The rear holder 72 is made of a synthetic resin, and is attached to the electric wire lead-out portion 33 to prevent the wire packing 62 from coming off the electric wire lead-out portion 33 of the outer housing 30. The rear holder 72 has two through-holes 72a for each enabling the electric wires 100 to penetrate, and is an elongated flat plate member similar in shape to the wire packing 62. The rear holder 72 is inserted into the through-space from a tip of the electric wire lead-out portion 33, and supported by the electric wire lead-out portion 33 with the wire packing 62 that seals the space between the inner wall surface 33a of the electric wire lead-out portion 33, and the electric wires 100. Thus, the rear holder 72 prevents the wire packing 62 from coming off the electric wire lead-out portion 33.
Further, the rear holder 72 has a plurality of locking portions 72b protruding from an outer peripheral edge in a direction opposite to the first direction. The locking portions 72b are engaged with the holder engaging portions 33d provided in the electric wire lead-out portion 33. That is, in this embodiment, two locking portions 72b are provided corresponding to the number of holder engaging portions 33d provided. When the rear holder 72 is attached to the electric wire lead-out portion 33, the locking portions 72b are engaged with the holder engaging portions 33d, thereby preventing the rear holder 72 from coming off the electric wire lead-out portion 33.

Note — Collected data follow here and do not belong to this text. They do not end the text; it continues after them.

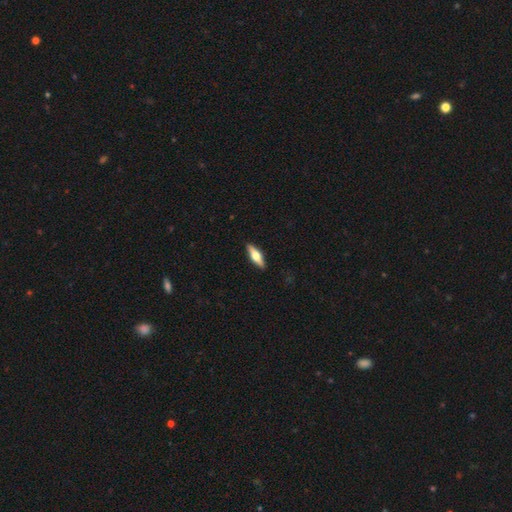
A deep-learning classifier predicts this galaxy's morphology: type=featured or disk (55%); edge-on=yes (94%); edge-on bulge=rounded (94%); merging=none (91%).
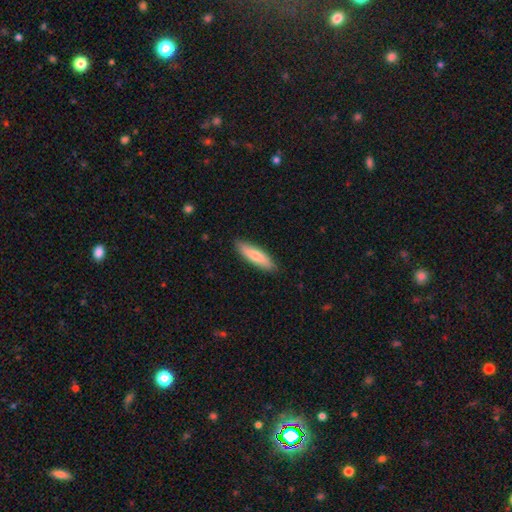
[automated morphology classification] A smooth galaxy with no disk features (77%) that is cigar-shaped (64%).

Vote fractions:
- Smooth or featured? smooth: 77% / featured or disk: 18% / star or artifact: 5%
- How rounded? cigar-shaped: 64% / in between: 34% / round: 2%
- Merging? none: 87% / minor disturbance: 10% / major disturbance: 2% / merger: 1%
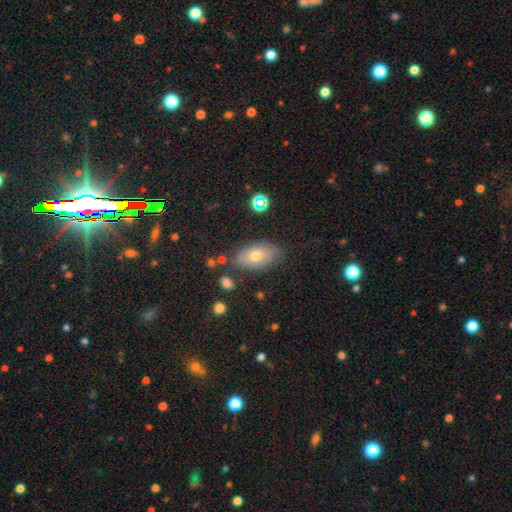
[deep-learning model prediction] smooth_or_featured: smooth (p=0.64) [alt: featured or disk p=0.25]
how_rounded: in between (p=0.91) [alt: round p=0.06]
merging: none (p=0.79) [alt: minor disturbance p=0.15]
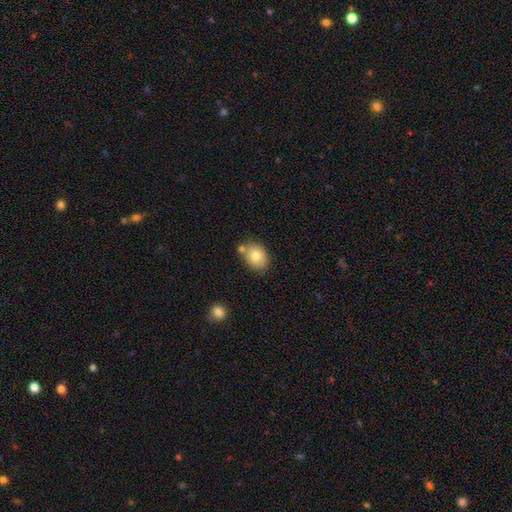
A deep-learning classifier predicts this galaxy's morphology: Smooth or featured: smooth — 79% (featured or disk — 12%)
How rounded: in between — 64% (round — 36%)
Merging: none — 65% (merger — 16%)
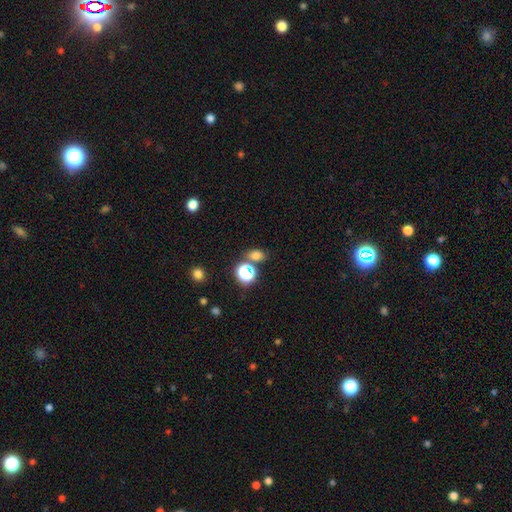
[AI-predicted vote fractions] This is likely a smooth galaxy (70%). How rounded: possibly in between (59%). Merging: likely none (69%).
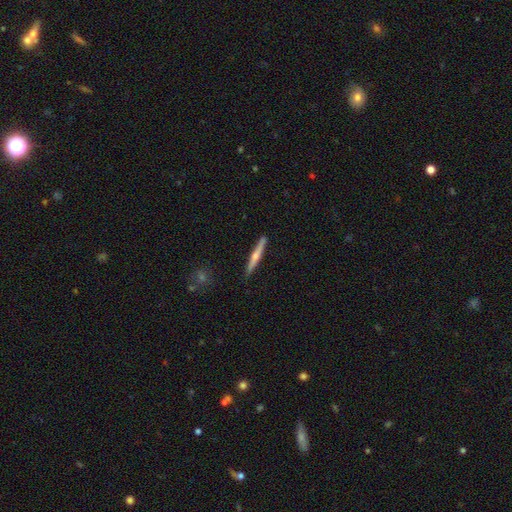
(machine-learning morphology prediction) The model was most divided on "smooth or featured": featured or disk: 52%, smooth: 43%, star or artifact: 5%. More confident: edge-on disk — yes (97%); merging — none (88%); edge-on bulge — rounded (72%).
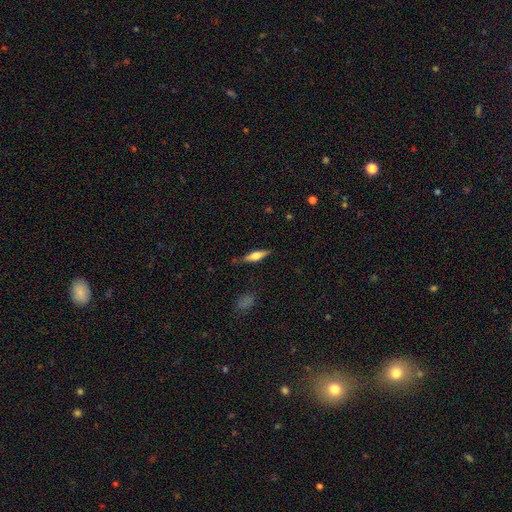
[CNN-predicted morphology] Smooth or featured?
  - smooth: 56% *
  - featured or disk: 37%
  - star or artifact: 7%
How rounded?
  - cigar-shaped: 63% *
  - in between: 34%
  - round: 2%
Merging?
  - none: 79% *
  - minor disturbance: 16%
  - major disturbance: 4%
  - merger: 2%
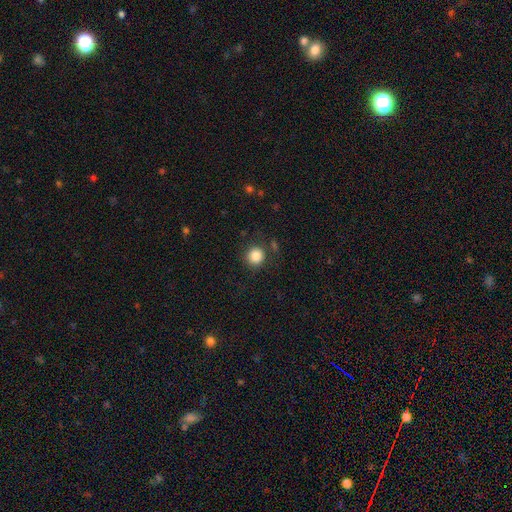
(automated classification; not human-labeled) The model was most divided on "merging": none: 84%, minor disturbance: 9%, major disturbance: 4%, merger: 3%. More confident: how rounded — round (93%); smooth or featured — smooth (85%).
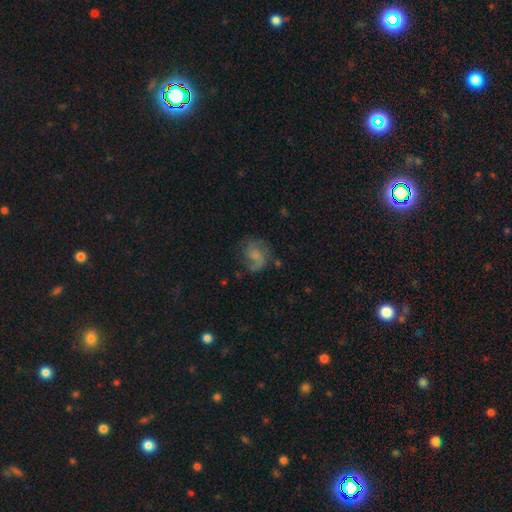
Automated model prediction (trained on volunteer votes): Morphology: type=featured or disk (52%); edge-on=no (98%); bar=no (63%); spiral arms=yes (84%); bulge=small (36%, tied with none); merging=none (60%).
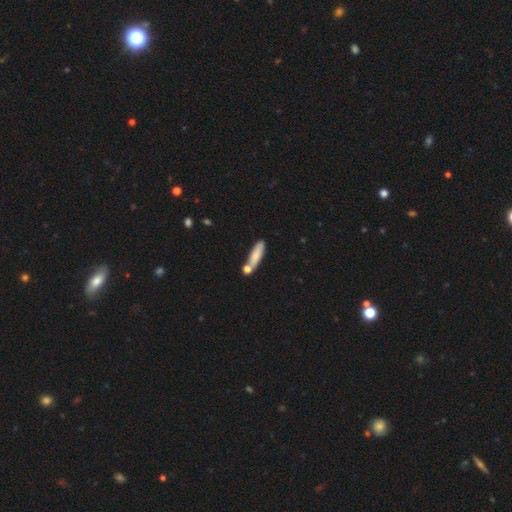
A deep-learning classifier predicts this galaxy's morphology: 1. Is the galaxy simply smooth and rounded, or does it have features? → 78% smooth, 15% featured or disk, 7% star or artifact.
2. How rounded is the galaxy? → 72% cigar-shaped, 25% in between, 2% round.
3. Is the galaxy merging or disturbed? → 60% none, 20% merger, 15% minor disturbance, 4% major disturbance.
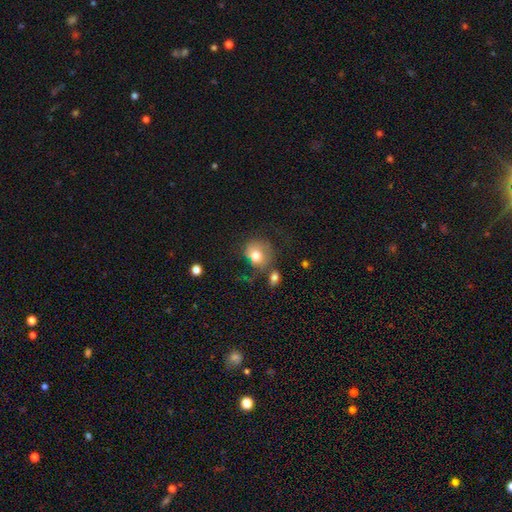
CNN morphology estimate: Overall: smooth (74%). How rounded: round (70%). Merging: none (44%; minor disturbance 22%).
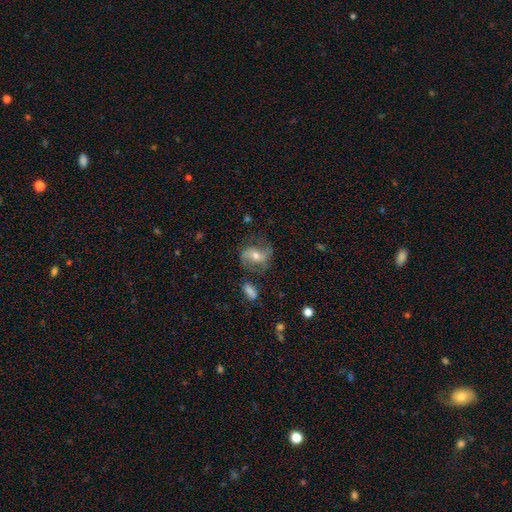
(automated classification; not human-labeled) Smooth or featured: featured or disk — 68% (smooth — 24%)
Edge-on disk: no — 95% (yes — 5%)
Bar: no — 38% (weak — 37%)
Spiral arms: yes — 88% (no — 12%)
Spiral winding: loose — 55% (medium — 34%)
Spiral arm count: 2 — 87% (can't tell — 6%)
Bulge size: moderate — 61% (small — 32%)
Merging: none — 64% (minor disturbance — 20%)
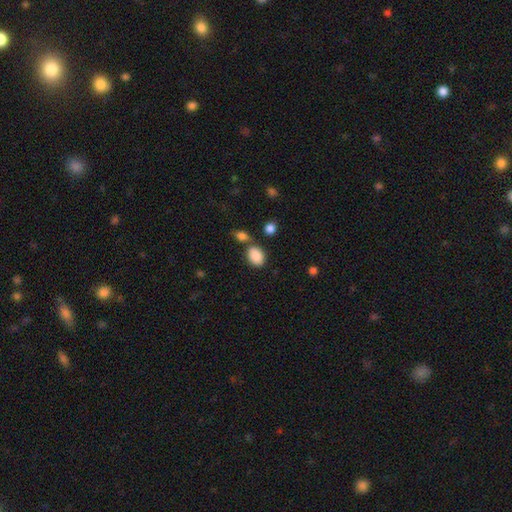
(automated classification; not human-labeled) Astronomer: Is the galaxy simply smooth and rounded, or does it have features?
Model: smooth — 88%.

Further, the connector 1 includes an upper shell 80, a lower shell 81, a shield braid 82, and a shield ring 83 as shielding members for shielding noise.
The upper shell 80 is made of metal and covers the housing body 31 of the outer housing 30 with the rear cover 40 attached thereto. The upper shell 80 may cover at least a part of the connector shell 32 or the electric wire lead-out portion 33 of the outer housing 30 while receiving the housing body 31. The upper shell 80 is a box portion defined as having a first direction corresponding to the Z direction as a length direction, a second direction corresponding to the Y direction as a height direction, and a third direction corresponding to the X direction as a width direction. The upper shell 80 has a bottom wall 80a, an annular side wall 80b, a plurality of support portions 80e, and a plurality of support pieces 80g.
The bottom wall 80a is a wall portion orthogonal to the first direction. The planar shape of the bottom wall 80a is a substantially rectangular defined by a long side substantially aligned in the second direction, and a short side substantially aligned in the third direction.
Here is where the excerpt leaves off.